Possible action ahead on the home education legislation front

I am not, as regular readers will know, in general a great fan of home education conspiracy theories. However, I am beginning to wonder whether something is afoot in parliament. Consider this question, asked on January 19th of Michael Gove by Laurence Robertson, Conservative MP for Tewksbury ;

'To ask the Secretary of State for Education what estimate he has made of the number of children who were home-schooled in each constituency in the latest year for which figures are available'

A few days later, on January 24th, Pat Glass, Labour North east Durham, asked Michael Gove;

'What recent estimate he had made of the number of children in the North east Durham constituency who are home schooled'

On February 3rd, another Conservative MP, Gareth Johnson of Dartford, asked Gove;

'What estimate he has made of the number of children who are home schooled in the Dartford constituency'

In each case, Gove simply told the MPs that the Department for Education does not collect information about the number of home-schooled children and has not made a recent estimate of the number of home-schooled children in Dartford, North east Durham or Tewksbury. This is all a bit odd, especially since there was a similar string of questions last year. Sometimes, governments will get backbenchers to submit questions in this way in order to pretend that there is widespread public anxiety to which the government intends to respond with a new law. What is curious here is that these are a mixed bag of Labour and Tory, all asking precisely the same questions, to which they almost certainly already know the answer.
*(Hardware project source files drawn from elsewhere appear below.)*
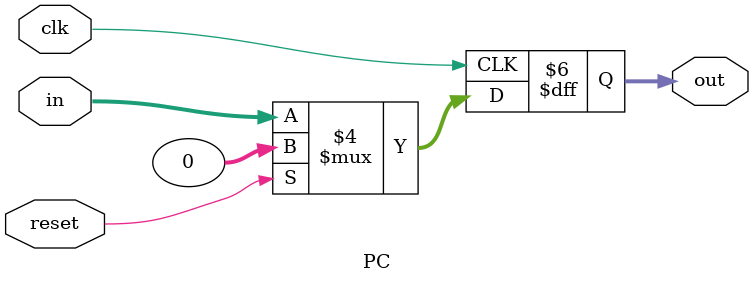
<source format=v>
`ifndef MODULE_PC
`define MODULE_PC
`timescale 1ns / 1ps

module PC (
    input               clk,
                        reset,
    input       [31:0]  in,
    output reg  [31:0]  out
);
initial begin
    out <= 32'b0;
end

    always @ (posedge clk) begin
        if (reset) begin
            out <= 32'b0;
        end
        else 
            out <= in;
    end

endmodule // PC

`endif

</source>
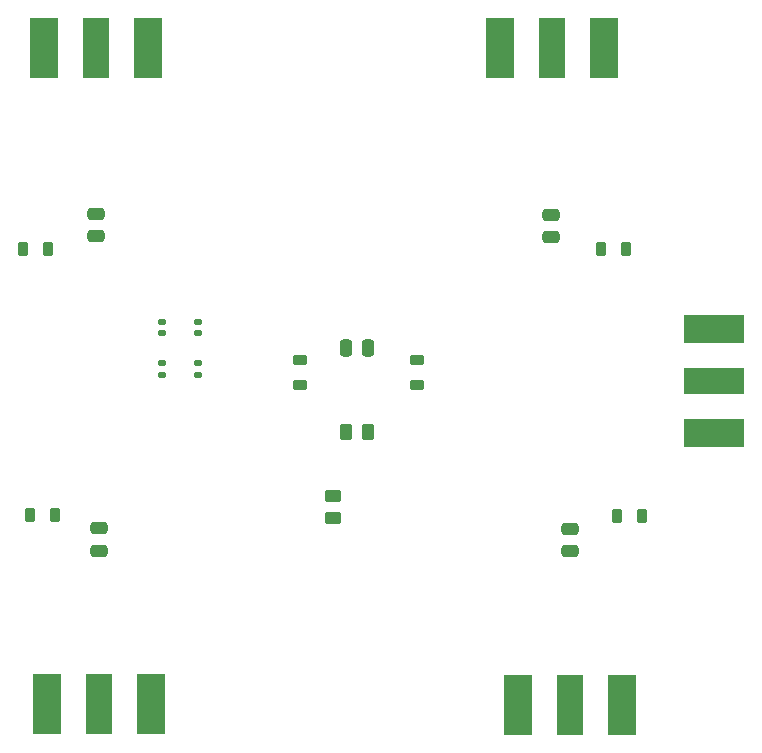
<source format=gbr>
%TF.GenerationSoftware,KiCad,Pcbnew,(5.99.0-13051-g9e760512ac)*%
%TF.CreationDate,2021-12-06T14:56:31+00:00*%
%TF.ProjectId,RF_SWITCH,52465f53-5749-4544-9348-2e6b69636164,rev?*%
%TF.SameCoordinates,Original*%
%TF.FileFunction,Paste,Top*%
%TF.FilePolarity,Positive*%
%FSLAX46Y46*%
G04 Gerber Fmt 4.6, Leading zero omitted, Abs format (unit mm)*
G04 Created by KiCad (PCBNEW (5.99.0-13051-g9e760512ac)) date 2021-12-06 14:56:31*
%MOMM*%
%LPD*%
G01*
G04 APERTURE LIST*
G04 Aperture macros list*
%AMRoundRect*
0 Rectangle with rounded corners*
0 $1 Rounding radius*
0 $2 $3 $4 $5 $6 $7 $8 $9 X,Y pos of 4 corners*
0 Add a 4 corners polygon primitive as box body*
4,1,4,$2,$3,$4,$5,$6,$7,$8,$9,$2,$3,0*
0 Add four circle primitives for the rounded corners*
1,1,$1+$1,$2,$3*
1,1,$1+$1,$4,$5*
1,1,$1+$1,$6,$7*
1,1,$1+$1,$8,$9*
0 Add four rect primitives between the rounded corners*
20,1,$1+$1,$2,$3,$4,$5,0*
20,1,$1+$1,$4,$5,$6,$7,0*
20,1,$1+$1,$6,$7,$8,$9,0*
20,1,$1+$1,$8,$9,$2,$3,0*%
G04 Aperture macros list end*
%ADD10RoundRect,0.218750X-0.218750X-0.381250X0.218750X-0.381250X0.218750X0.381250X-0.218750X0.381250X0*%
%ADD11RoundRect,0.147500X0.172500X-0.147500X0.172500X0.147500X-0.172500X0.147500X-0.172500X-0.147500X0*%
%ADD12R,2.290000X5.080000*%
%ADD13R,2.420000X5.080000*%
%ADD14RoundRect,0.147500X-0.172500X0.147500X-0.172500X-0.147500X0.172500X-0.147500X0.172500X0.147500X0*%
%ADD15RoundRect,0.218750X0.218750X0.381250X-0.218750X0.381250X-0.218750X-0.381250X0.218750X-0.381250X0*%
%ADD16RoundRect,0.218750X-0.381250X0.218750X-0.381250X-0.218750X0.381250X-0.218750X0.381250X0.218750X0*%
%ADD17RoundRect,0.250000X-0.475000X0.250000X-0.475000X-0.250000X0.475000X-0.250000X0.475000X0.250000X0*%
%ADD18R,5.080000X2.290000*%
%ADD19R,5.080000X2.420000*%
%ADD20RoundRect,0.250000X0.475000X-0.250000X0.475000X0.250000X-0.475000X0.250000X-0.475000X-0.250000X0*%
%ADD21RoundRect,0.250000X-0.250000X-0.475000X0.250000X-0.475000X0.250000X0.475000X-0.250000X0.475000X0*%
%ADD22RoundRect,0.218750X0.381250X-0.218750X0.381250X0.218750X-0.381250X0.218750X-0.381250X-0.218750X0*%
%ADD23RoundRect,0.250000X-0.262500X-0.450000X0.262500X-0.450000X0.262500X0.450000X-0.262500X0.450000X0*%
%ADD24RoundRect,0.250000X-0.450000X0.262500X-0.450000X-0.262500X0.450000X-0.262500X0.450000X0.262500X0*%
G04 APERTURE END LIST*
D10*
%TO.C,L4*%
X107461500Y-121092000D03*
X109586500Y-121092000D03*
%TD*%
D11*
%TO.C,D4*%
X118618000Y-109197000D03*
X118618000Y-108227000D03*
%TD*%
D12*
%TO.C,Cox1*%
X113030000Y-81540000D03*
D13*
X117410000Y-81540000D03*
X108650000Y-81540000D03*
%TD*%
D14*
%TO.C,D1*%
X118618000Y-104694000D03*
X118618000Y-105664000D03*
%TD*%
D12*
%TO.C,Cox2*%
X151638000Y-81540000D03*
D13*
X156018000Y-81540000D03*
X147258000Y-81540000D03*
%TD*%
D15*
%TO.C,L2*%
X157907500Y-98552000D03*
X155782500Y-98552000D03*
%TD*%
%TO.C,L3*%
X159304500Y-121158000D03*
X157179500Y-121158000D03*
%TD*%
D16*
%TO.C,L6*%
X140208000Y-107903500D03*
X140208000Y-110028500D03*
%TD*%
D10*
%TO.C,L1*%
X106887500Y-98552000D03*
X109012500Y-98552000D03*
%TD*%
D17*
%TO.C,C1*%
X113030000Y-95570000D03*
X113030000Y-97470000D03*
%TD*%
D14*
%TO.C,D2*%
X121666000Y-104694000D03*
X121666000Y-105664000D03*
%TD*%
D18*
%TO.C,Cox5*%
X165348000Y-109728000D03*
D19*
X165348000Y-105348000D03*
X165348000Y-114108000D03*
%TD*%
D20*
%TO.C,C4*%
X113284000Y-124074000D03*
X113284000Y-122174000D03*
%TD*%
D21*
%TO.C,C5*%
X134178000Y-106934000D03*
X136078000Y-106934000D03*
%TD*%
D17*
%TO.C,C2*%
X151600000Y-95650000D03*
X151600000Y-97550000D03*
%TD*%
D22*
%TO.C,L5*%
X130302000Y-110028500D03*
X130302000Y-107903500D03*
%TD*%
D12*
%TO.C,Cox4*%
X113284000Y-137088000D03*
D13*
X117664000Y-137088000D03*
X108904000Y-137088000D03*
%TD*%
D20*
%TO.C,C3*%
X153162000Y-124140000D03*
X153162000Y-122240000D03*
%TD*%
D23*
%TO.C,R6*%
X134215500Y-114046000D03*
X136040500Y-114046000D03*
%TD*%
D12*
%TO.C,Cox3*%
X153162000Y-137154000D03*
D13*
X148782000Y-137154000D03*
X157542000Y-137154000D03*
%TD*%
D11*
%TO.C,D3*%
X121666000Y-109174000D03*
X121666000Y-108204000D03*
%TD*%
D24*
%TO.C,R5*%
X133096000Y-119483500D03*
X133096000Y-121308500D03*
%TD*%
M02*

</source>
We know that Gove is supposedly considering what changes, if any, need to be made to current arrangements for the regulation of home education. It is odd that he should be receiving all these questions about the subject, questions which are designed to show that the government has no idea how many home educated children there are. This is something which many people, both MPs and others, find alarming. Unless we assume that this is all sheer coincidence and that all these MPs have spontaneously come up with identically worded questions for the Secretary of State for Education, then I think it a fair guess that something is about to happen.

Meanwhile, with the Welsh referendum on the March 3rd, which could grant new power to the Welsh Assembly to direct education, there is another attempt to 'do' something about home education. If the referendum goes in favour of increased powers for the Welsh Assembly, I can see something happening pretty swiftly there. This might in effect mean trialling a new system of regulation which could then be adopted in England as well. Interesting times.